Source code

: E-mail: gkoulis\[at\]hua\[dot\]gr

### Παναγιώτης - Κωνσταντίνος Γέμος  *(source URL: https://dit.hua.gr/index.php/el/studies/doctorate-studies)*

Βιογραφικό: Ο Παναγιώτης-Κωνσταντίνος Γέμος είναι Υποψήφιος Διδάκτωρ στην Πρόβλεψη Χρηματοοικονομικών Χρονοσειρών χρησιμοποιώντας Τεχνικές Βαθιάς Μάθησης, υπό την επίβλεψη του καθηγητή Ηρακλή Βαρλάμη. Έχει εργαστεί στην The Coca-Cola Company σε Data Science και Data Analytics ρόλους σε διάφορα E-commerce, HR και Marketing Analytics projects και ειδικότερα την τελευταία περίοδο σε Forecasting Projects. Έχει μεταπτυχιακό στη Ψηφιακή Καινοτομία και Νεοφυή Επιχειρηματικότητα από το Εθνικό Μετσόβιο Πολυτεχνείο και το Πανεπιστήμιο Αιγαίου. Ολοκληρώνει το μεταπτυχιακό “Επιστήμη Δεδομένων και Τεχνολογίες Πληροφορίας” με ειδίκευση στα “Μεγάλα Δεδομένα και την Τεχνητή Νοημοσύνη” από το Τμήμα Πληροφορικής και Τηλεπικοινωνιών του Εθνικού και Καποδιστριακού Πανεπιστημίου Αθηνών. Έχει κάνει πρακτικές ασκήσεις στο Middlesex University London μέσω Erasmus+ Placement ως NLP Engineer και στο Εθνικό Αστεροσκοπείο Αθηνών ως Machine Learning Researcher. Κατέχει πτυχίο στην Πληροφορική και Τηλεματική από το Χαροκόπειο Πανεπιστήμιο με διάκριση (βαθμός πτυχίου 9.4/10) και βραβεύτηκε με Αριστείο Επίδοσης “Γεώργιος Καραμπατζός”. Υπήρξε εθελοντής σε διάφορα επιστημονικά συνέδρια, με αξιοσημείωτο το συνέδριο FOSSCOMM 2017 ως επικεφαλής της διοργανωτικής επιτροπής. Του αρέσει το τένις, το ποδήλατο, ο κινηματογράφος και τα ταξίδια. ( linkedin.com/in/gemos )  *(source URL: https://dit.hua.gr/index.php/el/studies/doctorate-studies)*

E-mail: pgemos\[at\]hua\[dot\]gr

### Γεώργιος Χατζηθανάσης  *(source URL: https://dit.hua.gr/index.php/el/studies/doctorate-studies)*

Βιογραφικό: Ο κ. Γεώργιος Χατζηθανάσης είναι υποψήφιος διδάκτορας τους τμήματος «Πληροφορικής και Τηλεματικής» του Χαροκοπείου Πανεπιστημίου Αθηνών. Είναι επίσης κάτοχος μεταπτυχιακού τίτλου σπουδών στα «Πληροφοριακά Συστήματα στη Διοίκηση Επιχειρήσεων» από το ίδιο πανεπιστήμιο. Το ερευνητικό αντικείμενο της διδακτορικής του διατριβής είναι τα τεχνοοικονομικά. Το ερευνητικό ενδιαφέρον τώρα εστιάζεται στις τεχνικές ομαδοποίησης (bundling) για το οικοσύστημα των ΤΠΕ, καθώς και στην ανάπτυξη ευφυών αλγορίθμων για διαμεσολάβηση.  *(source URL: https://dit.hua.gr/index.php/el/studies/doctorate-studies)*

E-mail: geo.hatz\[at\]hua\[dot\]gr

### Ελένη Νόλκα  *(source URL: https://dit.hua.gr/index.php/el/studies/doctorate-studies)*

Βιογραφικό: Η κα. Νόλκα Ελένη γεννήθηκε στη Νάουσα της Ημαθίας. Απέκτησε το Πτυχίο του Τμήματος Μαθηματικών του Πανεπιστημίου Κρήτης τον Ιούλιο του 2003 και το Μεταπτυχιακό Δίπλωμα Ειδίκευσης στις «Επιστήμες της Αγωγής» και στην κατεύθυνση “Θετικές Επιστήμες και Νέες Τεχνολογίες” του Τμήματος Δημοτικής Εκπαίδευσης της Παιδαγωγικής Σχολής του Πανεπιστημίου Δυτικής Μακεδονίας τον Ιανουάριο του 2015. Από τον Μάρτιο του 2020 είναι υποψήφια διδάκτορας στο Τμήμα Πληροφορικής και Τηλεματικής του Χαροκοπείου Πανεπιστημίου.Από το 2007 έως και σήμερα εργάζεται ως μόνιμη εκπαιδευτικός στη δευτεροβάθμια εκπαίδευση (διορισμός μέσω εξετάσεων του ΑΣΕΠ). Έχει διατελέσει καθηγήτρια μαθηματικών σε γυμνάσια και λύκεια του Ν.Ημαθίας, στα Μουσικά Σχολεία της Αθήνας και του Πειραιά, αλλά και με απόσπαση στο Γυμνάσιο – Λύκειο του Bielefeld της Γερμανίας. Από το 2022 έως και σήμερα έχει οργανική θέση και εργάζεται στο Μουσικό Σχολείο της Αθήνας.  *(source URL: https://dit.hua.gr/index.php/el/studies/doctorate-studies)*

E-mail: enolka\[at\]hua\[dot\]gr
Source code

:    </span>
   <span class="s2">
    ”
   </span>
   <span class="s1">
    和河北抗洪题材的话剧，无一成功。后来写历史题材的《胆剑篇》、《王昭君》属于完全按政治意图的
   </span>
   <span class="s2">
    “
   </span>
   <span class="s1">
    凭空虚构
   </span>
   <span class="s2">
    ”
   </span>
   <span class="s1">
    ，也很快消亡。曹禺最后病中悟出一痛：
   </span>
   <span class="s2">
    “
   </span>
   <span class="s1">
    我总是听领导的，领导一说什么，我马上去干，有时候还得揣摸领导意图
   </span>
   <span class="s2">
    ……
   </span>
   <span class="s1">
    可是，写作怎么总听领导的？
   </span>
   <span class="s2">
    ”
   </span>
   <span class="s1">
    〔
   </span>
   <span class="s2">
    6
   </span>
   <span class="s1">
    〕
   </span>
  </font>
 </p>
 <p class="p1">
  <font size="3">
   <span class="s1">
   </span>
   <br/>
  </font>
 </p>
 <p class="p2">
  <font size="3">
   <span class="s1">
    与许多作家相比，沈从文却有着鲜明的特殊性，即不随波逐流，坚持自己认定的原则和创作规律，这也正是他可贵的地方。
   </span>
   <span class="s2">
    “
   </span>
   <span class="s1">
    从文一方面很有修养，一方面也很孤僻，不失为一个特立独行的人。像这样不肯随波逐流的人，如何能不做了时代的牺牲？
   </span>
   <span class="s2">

********************

**Your goal**
Convert the source lines of every item above into a Markdown table with the columns "No." and "Source line", numbering each row and omitting blank lines.

**Response to the task**
| No. | Source line |
|---|---|
| 1 | Source code |
| 2 | : E-mail: gkoulis\[at\]hua\[dot\]gr |
| 3 | ### Παναγιώτης - Κωνσταντίνος Γέμος  *(source URL: https://dit.hua.gr/index.php/el/studies/doctorate-studies)* |
| 4 | Βιογραφικό: Ο Παναγιώτης-Κωνσταντίνος Γέμος είναι Υποψήφιος Διδάκτωρ στην Πρόβλεψη Χρηματοοικονομικών Χρονοσειρών χρησιμοποιώντας Τεχνικές Βαθιάς Μάθησης, υπό την επίβλεψη του καθηγητή Ηρακλή Βαρλάμη. Έχει εργαστεί στην The Coca-Cola Company σε Data Science και Data Analytics ρόλους σε διάφορα E-commerce, HR και Marketing Analytics projects και ειδικότερα την τελευταία περίοδο σε Forecasting Projects. Έχει μεταπτυχιακό στη Ψηφιακή Καινοτομία και Νεοφυή Επιχειρηματικότητα από το Εθνικό Μετσόβιο Πολυτεχνείο και το Πανεπιστήμιο Αιγαίου. Ολοκληρώνει το μεταπτυχιακό “Επιστήμη Δεδομένων και Τεχνολογίες Πληροφορίας” με ειδίκευση στα “Μεγάλα Δεδομένα και την Τεχνητή Νοημοσύνη” από το Τμήμα Πληροφορικής και Τηλεπικοινωνιών του Εθνικού και Καποδιστριακού Πανεπιστημίου Αθηνών. Έχει κάνει πρακτικές ασκήσεις στο Middlesex University London μέσω Erasmus+ Placement ως NLP Engineer και στο Εθνικό Αστεροσκοπείο Αθηνών ως Machine Learning Researcher. Κατέχει πτυχίο στην Πληροφορική και Τηλεματική από το Χαροκόπειο Πανεπιστήμιο με διάκριση (βαθμός πτυχίου 9.4/10) και βραβεύτηκε με Αριστείο Επίδοσης “Γεώργιος Καραμπατζός”. Υπήρξε εθελοντής σε διάφορα επιστημονικά συνέδρια, με αξιοσημείωτο το συνέδριο FOSSCOMM 2017 ως επικεφαλής της διοργανωτικής επιτροπής. Του αρέσει το τένις, το ποδήλατο, ο κινηματογράφος και τα ταξίδια. ( linkedin.com/in/gemos )  *(source URL: https://dit.hua.gr/index.php/el/studies/doctorate-studies)* |
| 5 | E-mail: pgemos\[at\]hua\[dot\]gr |
| 6 | ### Γεώργιος Χατζηθανάσης  *(source URL: https://dit.hua.gr/index.php/el/studies/doctorate-studies)* |
| 7 | Βιογραφικό: Ο κ. Γεώργιος Χατζηθανάσης είναι υποψήφιος διδάκτορας τους τμήματος «Πληροφορικής και Τηλεματικής» του Χαροκοπείου Πανεπιστημίου Αθηνών. Είναι επίσης κάτοχος μεταπτυχιακού τίτλου σπουδών στα «Πληροφοριακά Συστήματα στη Διοίκηση Επιχειρήσεων» από το ίδιο πανεπιστήμιο. Το ερευνητικό αντικείμενο της διδακτορικής του διατριβής είναι τα τεχνοοικονομικά. Το ερευνητικό ενδιαφέρον τώρα εστιάζεται στις τεχνικές ομαδοποίησης (bundling) για το οικοσύστημα των ΤΠΕ, καθώς και στην ανάπτυξη ευφυών αλγορίθμων για διαμεσολάβηση.  *(source URL: https://dit.hua.gr/index.php/el/studies/doctorate-studies)* |
| 8 | E-mail: geo.hatz\[at\]hua\[dot\]gr |
| 9 | ### Ελένη Νόλκα  *(source URL: https://dit.hua.gr/index.php/el/studies/doctorate-studies)* |
| 10 | Βιογραφικό: Η κα. Νόλκα Ελένη γεννήθηκε στη Νάουσα της Ημαθίας. Απέκτησε το Πτυχίο του Τμήματος Μαθηματικών του Πανεπιστημίου Κρήτης τον Ιούλιο του 2003 και το Μεταπτυχιακό Δίπλωμα Ειδίκευσης στις «Επιστήμες της Αγωγής» και στην κατεύθυνση “Θετικές Επιστήμες και Νέες Τεχνολογίες” του Τμήματος Δημοτικής Εκπαίδευσης της Παιδαγωγικής Σχολής του Πανεπιστημίου Δυτικής Μακεδονίας τον Ιανουάριο του 2015. Από τον Μάρτιο του 2020 είναι υποψήφια διδάκτορας στο Τμήμα Πληροφορικής και Τηλεματικής του Χαροκοπείου Πανεπιστημίου.Από το 2007 έως και σήμερα εργάζεται ως μόνιμη εκπαιδευτικός στη δευτεροβάθμια εκπαίδευση (διορισμός μέσω εξετάσεων του ΑΣΕΠ). Έχει διατελέσει καθηγήτρια μαθηματικών σε γυμνάσια και λύκεια του Ν.Ημαθίας, στα Μουσικά Σχολεία της Αθήνας και του Πειραιά, αλλά και με απόσπαση στο Γυμνάσιο – Λύκειο του Bielefeld της Γερμανίας. Από το 2022 έως και σήμερα έχει οργανική θέση και εργάζεται στο Μουσικό Σχολείο της Αθήνας.  *(source URL: https://dit.hua.gr/index.php/el/studies/doctorate-studies)* |
| 11 | E-mail: enolka\[at\]hua\[dot\]gr |
| 12 | Source code |
| 13 | :    </span> |
| 14 |    <span class="s2"> |
| 15 |     ” |
| 16 |    </span> |
| 17 |    <span class="s1"> |
| 18 |     和河北抗洪题材的话剧，无一成功。后来写历史题材的《胆剑篇》、《王昭君》属于完全按政治意图的 |
| 19 |    </span> |
| 20 |    <span class="s2"> |
| 21 |     “ |
| 22 |    </span> |
| 23 |    <span class="s1"> |
| 24 |     凭空虚构 |
| 25 |    </span> |
| 26 |    <span class="s2"> |
| 27 |     ” |
| 28 |    </span> |
| 29 |    <span class="s1"> |
| 30 |     ，也很快消亡。曹禺最后病中悟出一痛： |
| 31 |    </span> |
| 32 |    <span class="s2"> |
| 33 |     “ |
| 34 |    </span> |
| 35 |    <span class="s1"> |
| 36 |     我总是听领导的，领导一说什么，我马上去干，有时候还得揣摸领导意图 |
| 37 |    </span> |
| 38 |    <span class="s2"> |
| 39 |     …… |
| 40 |    </span> |
| 41 |    <span class="s1"> |
| 42 |     可是，写作怎么总听领导的？ |
| 43 |    </span> |
| 44 |    <span class="s2"> |
| 45 |     ” |
| 46 |    </span> |
| 47 |    <span class="s1"> |
| 48 |     〔 |
| 49 |    </span> |
| 50 |    <span class="s2"> |
| 51 |     6 |
| 52 |    </span> |
| 53 |    <span class="s1"> |
| 54 |     〕 |
| 55 |    </span> |
| 56 |   </font> |
| 57 |  </p> |
| 58 |  <p class="p1"> |
| 59 |   <font size="3"> |
| 60 |    <span class="s1"> |
| 61 |    </span> |
| 62 |    <br/> |
| 63 |   </font> |
| 64 |  </p> |
| 65 |  <p class="p2"> |
| 66 |   <font size="3"> |
| 67 |    <span class="s1"> |
| 68 |     与许多作家相比，沈从文却有着鲜明的特殊性，即不随波逐流，坚持自己认定的原则和创作规律，这也正是他可贵的地方。 |
| 69 |    </span> |
| 70 |    <span class="s2"> |
| 71 |     “ |
| 72 |    </span> |
| 73 |    <span class="s1"> |
| 74 |     从文一方面很有修养，一方面也很孤僻，不失为一个特立独行的人。像这样不肯随波逐流的人，如何能不做了时代的牺牲？ |
| 75 |    </span> |
| 76 |    <span class="s2"> |